Published 27 February 2018
New report moves beyond the hype and speculation.
Artificial intelligence is in the news a lot these days. New machine learning techniques have been unexpectedly successful, despite being poorly understood, resulting in machine domination of the game of Go and prompting speculation about mass unemployment in coming years as a result of AI encroachment on traditional jobs.
Healthcare is already being impacted by AI and machine learning technologies. Applications include enhancing machine vision to detect intracranial brain bleeds, an advanced cognitive assistant to support clinical decision making in radiology and cardiology, an AI platform to analyse genomic data for the development of next-generation medicines, and machine-learning based analyses of online behaviour to enhance cybersecurity.

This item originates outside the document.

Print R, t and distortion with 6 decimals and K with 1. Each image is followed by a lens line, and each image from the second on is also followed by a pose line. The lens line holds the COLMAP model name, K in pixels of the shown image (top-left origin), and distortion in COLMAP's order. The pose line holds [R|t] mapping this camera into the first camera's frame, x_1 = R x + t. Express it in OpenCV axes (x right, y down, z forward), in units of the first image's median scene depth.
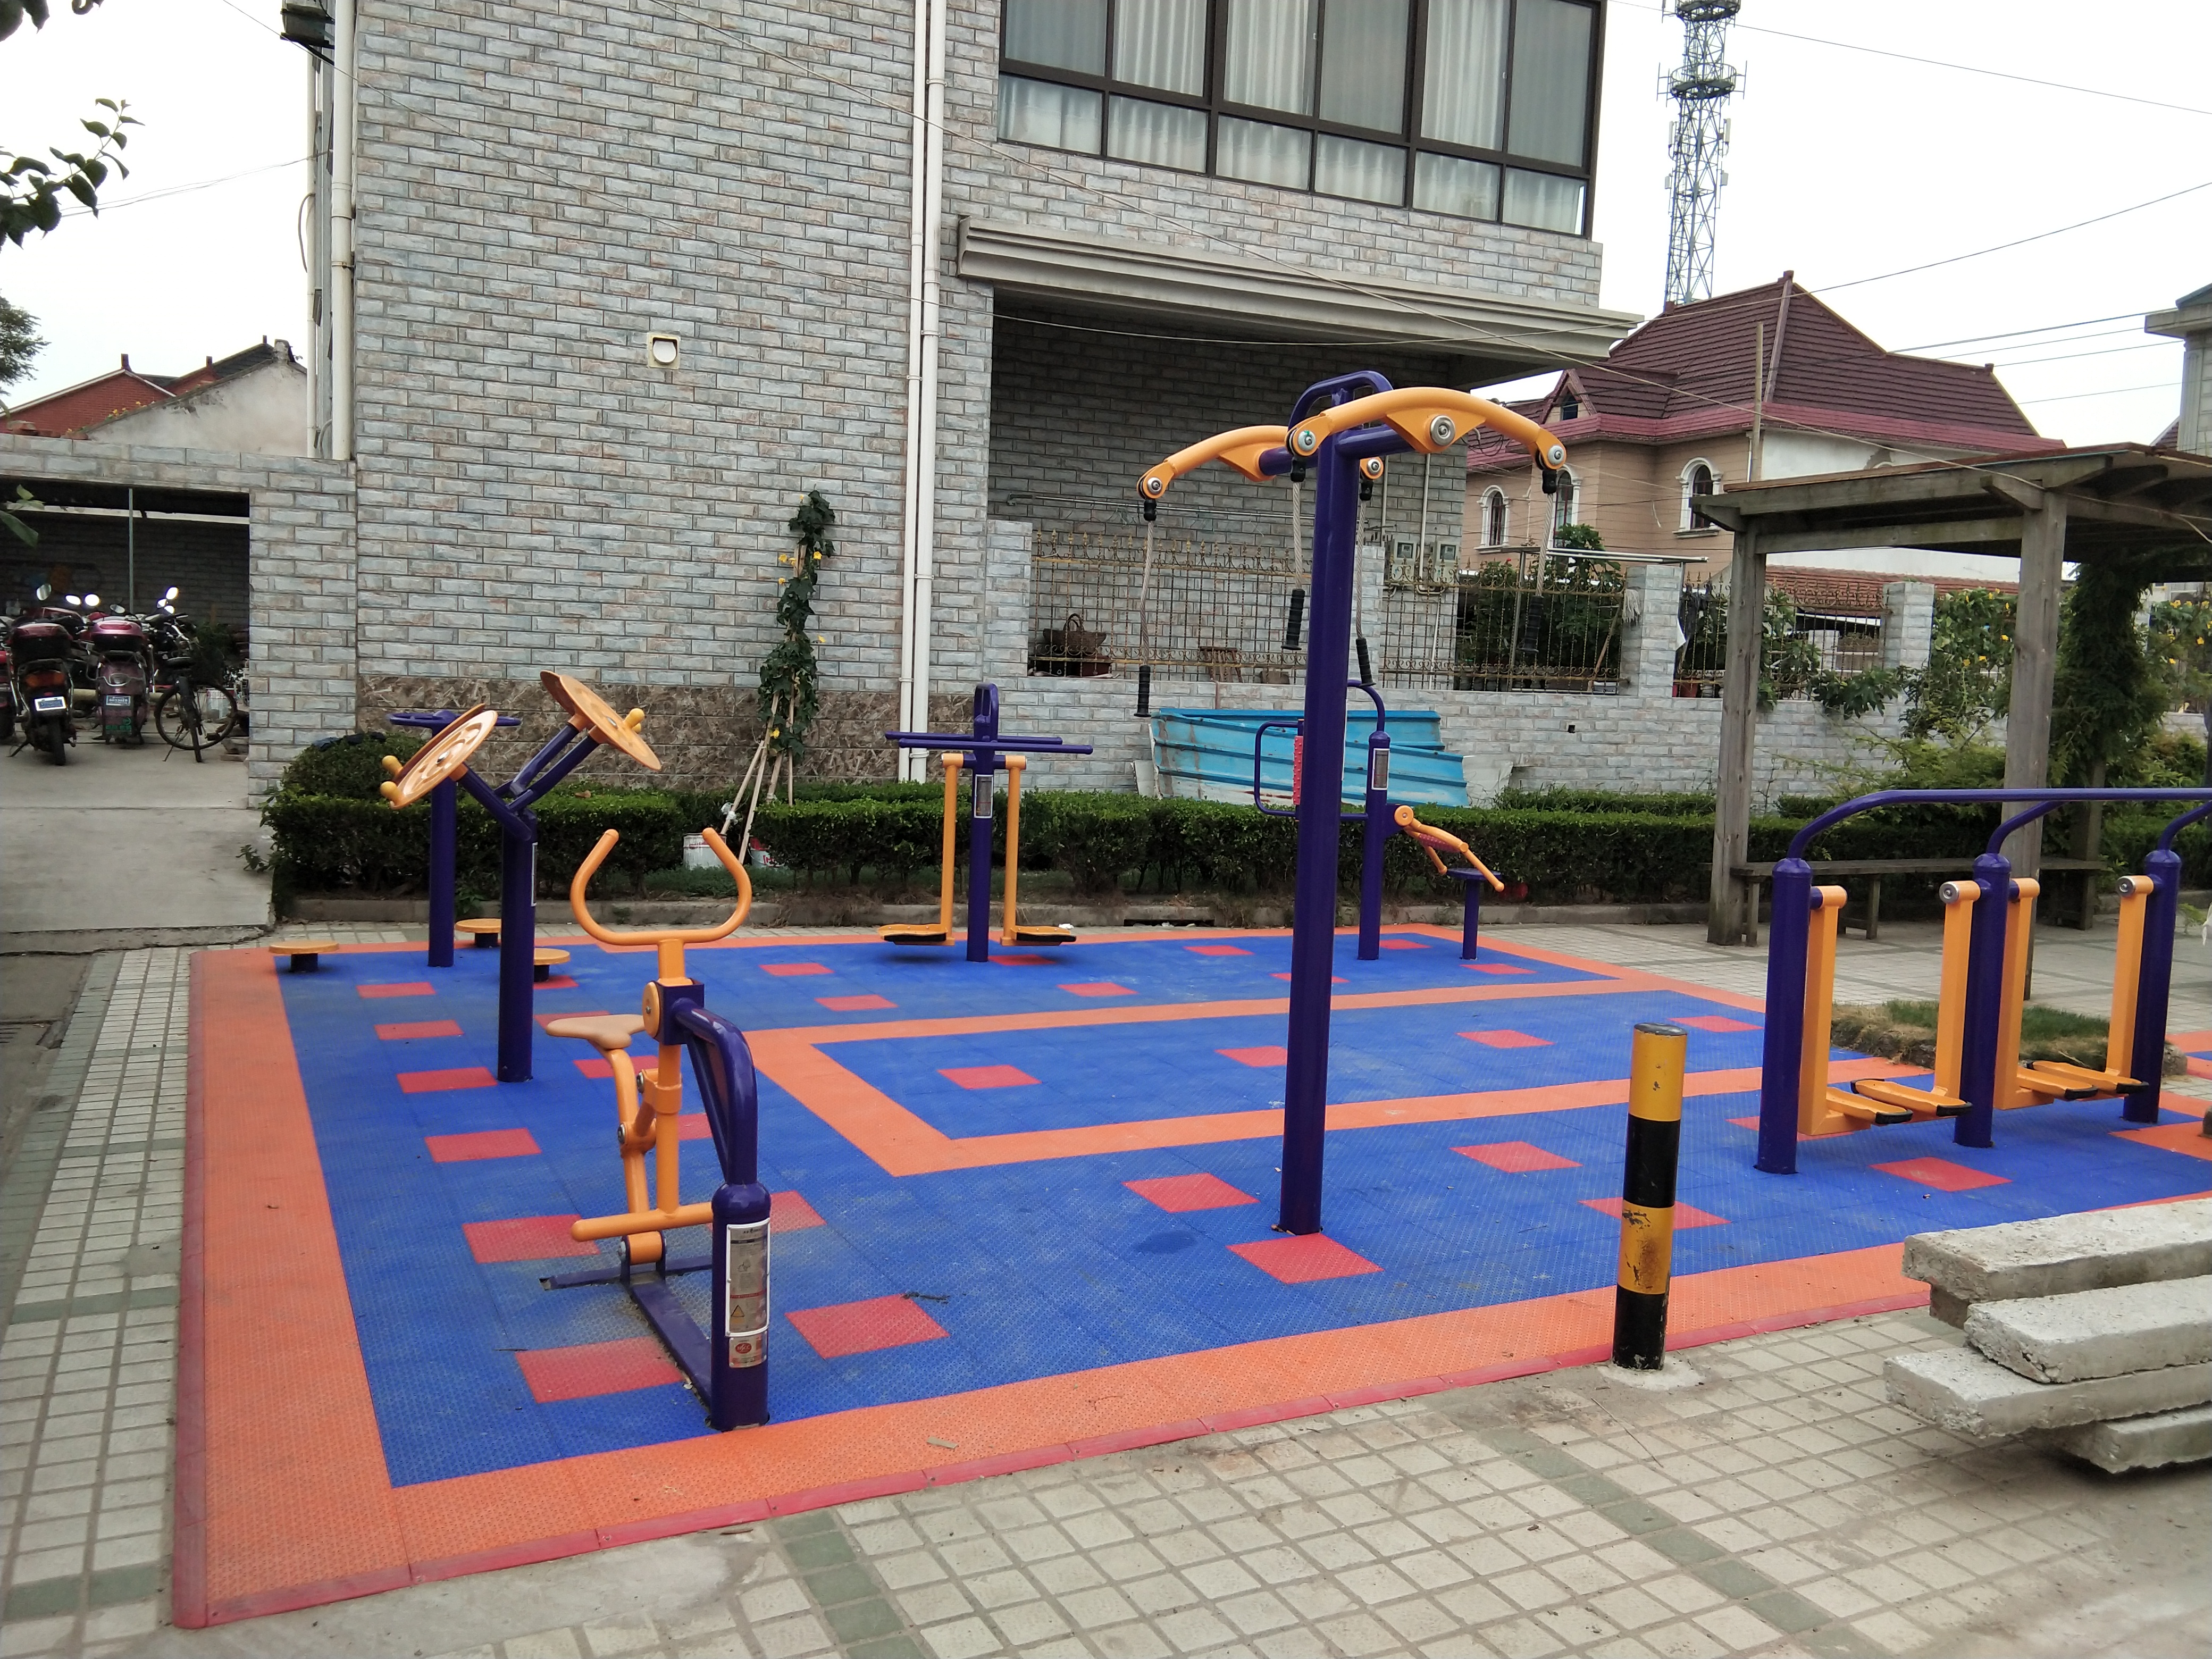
lens RADIAL K [[1758.0, 0, 1103.5], [0, 1758.0, 794.2], [0, 0, 1]] dist [0.146400, -0.287996]
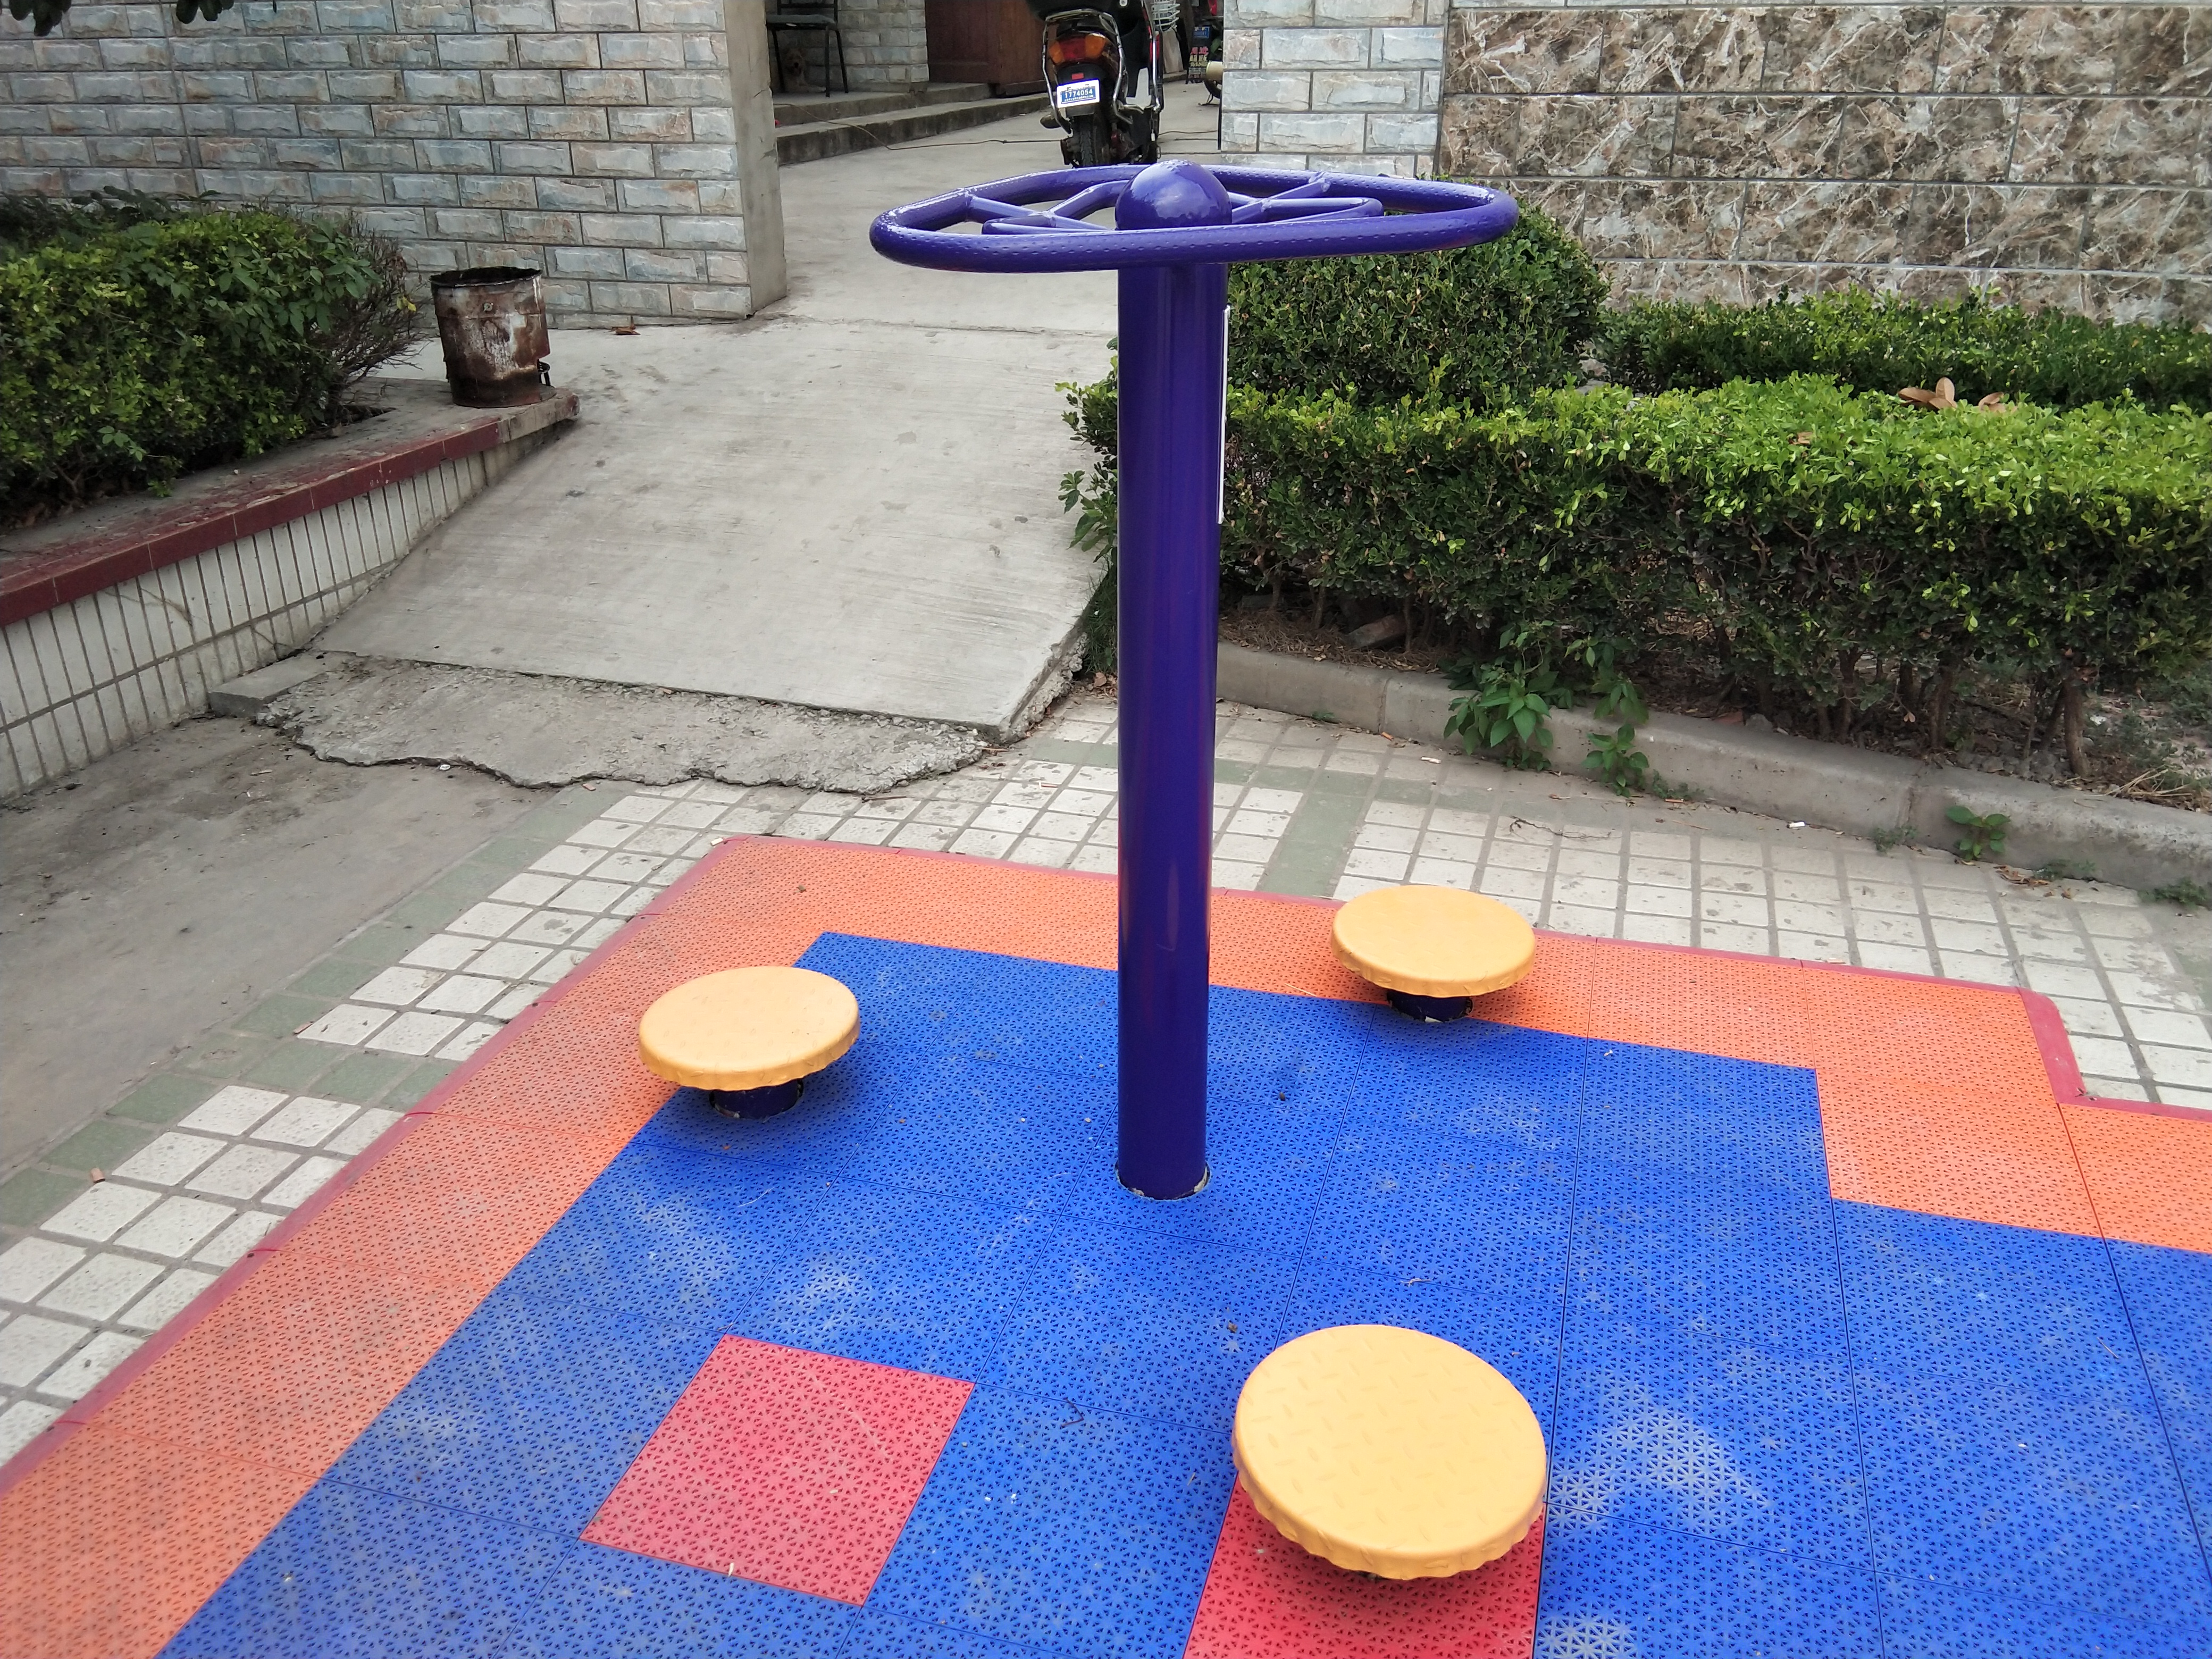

Healthcare planners clearly need to know more about the likely impacts of AI on healthcare over the next several years. But mere speculation is inadequate to this task: we need careful, well-informed analysis. Enter JASON.
JASON is an independent scientific group that has been advising the US Federal government on scientific and technological issues for over 50 years. In December 2017 they delivered a report entitled Artificial Intelligence for Health and Health Care that focuses on the technical capabilities, limitations, and applications of AI to healthcare within the next ten years.
Some of the themes that emerged from this study are that massive health data sets will emerge, in some cases generated by and feeding back into various “smart” devices, such as a suitably configured smart phone or the Australian-developed "smart stethoscope". These data sets have great potential to support machine-learning systems, but the quality of any such system is only as good as the quality, the quantity, and the breadth of the underlying data. Rigorous curation of data will be needed, as well as equally rigorous validation procedures for AI-based diagnostics.
Privacy considerations will be particularly pronounced in such developments. Transparent operations will be a necessity, as well as active campaigning to guard against the spread of misinformation.
Despite the depth and breadth of the subject matter of this report, it is surprisingly accessible for the non-specialist reader. If you have an interest in the future of healthcare, put it on your reading list.